Additional considerations
In addition to employment restrictions, there are other considerations government contractors should keep in mind when it comes to hiring individuals who have accepted the buyout offer. Most notably, there are a lot of uncertainties surrounding the offer.
While OPM states that employees on deferred resignation will not have to work and will be placed on administrative leave, there is always the chance that the employee will have to continue working or called back to work after a period of inactivity. Indeed, the Administrative Leave Act states that an agency may not place an employee on administrative leave for more than 10 work days. 5 U.S.C. § 6329a(b). OPM could also rescind its guidance regarding working a second job. In other words, these employees may not be able to direct their full efforts to their new employer.
A government contractor hiring employees with a deferred resignation may also face allegations from competitors of an organizational conflict of interest or unfair competitive advantage, which could lead to bid protests.
In some situations, the Government Accountability Office and the Court of Federal Claims have found that a contractor's hiring of a former government employee creates an unfair competitive advantage in a procurement (e.g., the former government official helped to develop the requirements in a procurement for which the official's new employer is competing). If the individual is still employed by the procuring agency, that could give a competitor another reason to argue that the contractor has gained an unfair competitive advantage by hiring an official on a deferred resignation.

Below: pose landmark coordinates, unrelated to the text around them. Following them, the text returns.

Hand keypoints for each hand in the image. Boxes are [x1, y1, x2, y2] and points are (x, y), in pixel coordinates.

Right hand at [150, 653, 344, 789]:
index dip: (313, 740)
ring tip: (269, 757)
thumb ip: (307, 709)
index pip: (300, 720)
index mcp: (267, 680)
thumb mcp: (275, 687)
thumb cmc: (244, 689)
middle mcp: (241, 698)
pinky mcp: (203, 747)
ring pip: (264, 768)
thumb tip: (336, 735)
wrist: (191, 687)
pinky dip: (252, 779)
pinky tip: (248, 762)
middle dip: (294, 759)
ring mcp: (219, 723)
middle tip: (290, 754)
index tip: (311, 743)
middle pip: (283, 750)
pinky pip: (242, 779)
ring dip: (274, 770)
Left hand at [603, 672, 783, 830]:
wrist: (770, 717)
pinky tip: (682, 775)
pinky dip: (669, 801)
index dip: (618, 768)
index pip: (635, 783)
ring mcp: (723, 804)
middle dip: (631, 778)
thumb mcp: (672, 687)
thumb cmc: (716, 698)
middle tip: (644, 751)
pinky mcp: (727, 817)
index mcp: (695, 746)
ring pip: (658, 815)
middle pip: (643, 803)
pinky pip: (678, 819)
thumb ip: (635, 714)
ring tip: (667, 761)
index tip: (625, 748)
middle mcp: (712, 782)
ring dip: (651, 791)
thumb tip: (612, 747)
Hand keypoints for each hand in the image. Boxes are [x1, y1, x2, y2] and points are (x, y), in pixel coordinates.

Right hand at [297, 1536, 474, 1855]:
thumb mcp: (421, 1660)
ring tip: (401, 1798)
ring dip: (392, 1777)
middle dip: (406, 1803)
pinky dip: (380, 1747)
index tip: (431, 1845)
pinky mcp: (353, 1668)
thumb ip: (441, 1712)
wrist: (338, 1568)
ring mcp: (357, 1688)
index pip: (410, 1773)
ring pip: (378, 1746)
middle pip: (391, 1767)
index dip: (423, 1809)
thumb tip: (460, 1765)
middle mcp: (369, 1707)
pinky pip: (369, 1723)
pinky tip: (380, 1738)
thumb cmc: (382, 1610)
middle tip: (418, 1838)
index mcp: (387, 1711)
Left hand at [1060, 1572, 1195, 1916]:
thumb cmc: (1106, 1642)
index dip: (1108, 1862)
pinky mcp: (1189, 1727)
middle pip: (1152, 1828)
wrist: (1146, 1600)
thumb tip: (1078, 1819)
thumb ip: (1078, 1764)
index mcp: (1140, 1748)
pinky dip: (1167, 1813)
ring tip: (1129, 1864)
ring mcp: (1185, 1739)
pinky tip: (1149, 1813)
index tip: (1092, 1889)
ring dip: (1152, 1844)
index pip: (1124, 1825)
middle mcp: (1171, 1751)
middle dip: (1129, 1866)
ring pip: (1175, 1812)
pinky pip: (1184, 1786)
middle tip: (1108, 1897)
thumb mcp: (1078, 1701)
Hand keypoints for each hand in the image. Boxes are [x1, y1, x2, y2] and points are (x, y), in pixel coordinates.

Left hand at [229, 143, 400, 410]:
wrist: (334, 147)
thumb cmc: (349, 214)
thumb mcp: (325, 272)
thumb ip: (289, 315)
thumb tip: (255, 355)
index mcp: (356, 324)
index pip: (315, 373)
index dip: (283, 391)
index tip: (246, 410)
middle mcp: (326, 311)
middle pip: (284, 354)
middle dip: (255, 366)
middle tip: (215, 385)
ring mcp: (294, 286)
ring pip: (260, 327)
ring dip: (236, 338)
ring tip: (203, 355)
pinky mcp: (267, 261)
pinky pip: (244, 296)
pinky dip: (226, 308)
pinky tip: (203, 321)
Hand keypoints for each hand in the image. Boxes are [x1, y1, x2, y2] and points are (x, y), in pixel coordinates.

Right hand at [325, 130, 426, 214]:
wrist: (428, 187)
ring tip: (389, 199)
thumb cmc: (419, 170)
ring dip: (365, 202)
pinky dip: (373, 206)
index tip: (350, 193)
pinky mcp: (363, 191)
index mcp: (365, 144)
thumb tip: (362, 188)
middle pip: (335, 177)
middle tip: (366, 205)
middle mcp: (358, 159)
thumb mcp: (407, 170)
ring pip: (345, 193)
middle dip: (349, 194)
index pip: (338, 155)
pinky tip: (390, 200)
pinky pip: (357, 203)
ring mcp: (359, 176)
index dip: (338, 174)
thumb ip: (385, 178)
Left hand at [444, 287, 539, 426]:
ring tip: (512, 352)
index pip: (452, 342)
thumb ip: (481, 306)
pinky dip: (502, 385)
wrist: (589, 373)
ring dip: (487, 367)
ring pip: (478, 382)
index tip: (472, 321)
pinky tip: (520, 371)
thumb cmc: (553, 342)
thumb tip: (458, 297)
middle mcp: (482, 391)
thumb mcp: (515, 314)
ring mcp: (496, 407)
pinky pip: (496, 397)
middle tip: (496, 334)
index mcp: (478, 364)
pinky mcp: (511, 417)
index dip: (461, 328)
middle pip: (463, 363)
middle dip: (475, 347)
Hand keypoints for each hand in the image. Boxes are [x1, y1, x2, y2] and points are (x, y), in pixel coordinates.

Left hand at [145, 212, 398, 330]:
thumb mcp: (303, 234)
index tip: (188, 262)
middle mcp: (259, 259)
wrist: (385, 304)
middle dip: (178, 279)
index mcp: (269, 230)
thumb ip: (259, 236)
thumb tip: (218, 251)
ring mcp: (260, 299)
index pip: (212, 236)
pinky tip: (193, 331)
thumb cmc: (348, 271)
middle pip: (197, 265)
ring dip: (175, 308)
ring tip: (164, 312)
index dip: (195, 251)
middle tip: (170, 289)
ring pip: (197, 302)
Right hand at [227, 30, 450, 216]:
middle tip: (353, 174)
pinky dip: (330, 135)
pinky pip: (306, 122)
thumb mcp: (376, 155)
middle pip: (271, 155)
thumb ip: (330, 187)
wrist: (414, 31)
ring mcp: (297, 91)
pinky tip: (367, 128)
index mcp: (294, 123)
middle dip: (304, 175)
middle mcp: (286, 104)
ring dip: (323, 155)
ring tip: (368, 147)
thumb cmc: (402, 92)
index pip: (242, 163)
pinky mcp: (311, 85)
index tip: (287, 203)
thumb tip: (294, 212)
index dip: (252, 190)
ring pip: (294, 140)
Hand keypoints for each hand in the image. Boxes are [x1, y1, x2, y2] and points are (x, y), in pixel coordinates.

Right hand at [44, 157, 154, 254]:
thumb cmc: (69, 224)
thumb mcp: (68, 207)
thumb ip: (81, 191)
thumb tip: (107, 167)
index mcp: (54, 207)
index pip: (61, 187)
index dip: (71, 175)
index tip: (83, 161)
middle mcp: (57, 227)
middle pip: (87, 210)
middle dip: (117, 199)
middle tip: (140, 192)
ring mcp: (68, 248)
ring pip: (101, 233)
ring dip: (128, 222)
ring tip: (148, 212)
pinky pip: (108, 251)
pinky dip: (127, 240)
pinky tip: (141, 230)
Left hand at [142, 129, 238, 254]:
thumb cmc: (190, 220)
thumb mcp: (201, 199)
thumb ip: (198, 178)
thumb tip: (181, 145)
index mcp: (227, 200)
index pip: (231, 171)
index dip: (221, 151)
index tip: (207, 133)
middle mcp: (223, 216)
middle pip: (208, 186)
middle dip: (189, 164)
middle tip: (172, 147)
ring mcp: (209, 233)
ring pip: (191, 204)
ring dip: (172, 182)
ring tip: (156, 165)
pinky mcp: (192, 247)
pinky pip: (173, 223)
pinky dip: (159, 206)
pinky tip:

Contractors can take actions to limit their risk
A contractor can take several actions to limit the potential risk in hiring a federal employee who accepted the buyout offer. The best way to attain some security is to have the prospective employee obtain an ethics letter from the relevant agency official. An ethics letter is a written opinion from the appropriate official regarding the applicability of any employment restrictions to the activities the federal employee is expected to undertake on behalf of the contractor. An ethics letter should be obtained prior to starting employment with the contractor and should be maintained in the employee's personnel file.
A contractor can also include specific language in an employment agreement or offer letter requiring the employee to notify the company if any conflict arises between her employment with the company and any obligation arising under any statute, regulation or guidance. The employment agreement or offer letter should allow the company to take any action to remediate or eliminate the conflict, including termination. These types of clauses place the obligation on the employee to understand any changes to the deferred resignation program and report such changes to the contractor.
Finally, if an employee on deferred resignation is called back to her job or other complications arise, the employee could simply accelerate her resignation. OPM states that an employee taking the buyout offer can "unilaterally accelerate" her final resignation date "for any reason." An accelerated resignation could help the contractor and employee avoid many headaches.
The Administration's buyout program has certainly resulted in flood of potential employees who could be valuable additions to a contractor's workforce. The unorthodox nature of the program suggests that contractors should proceed carefully, however.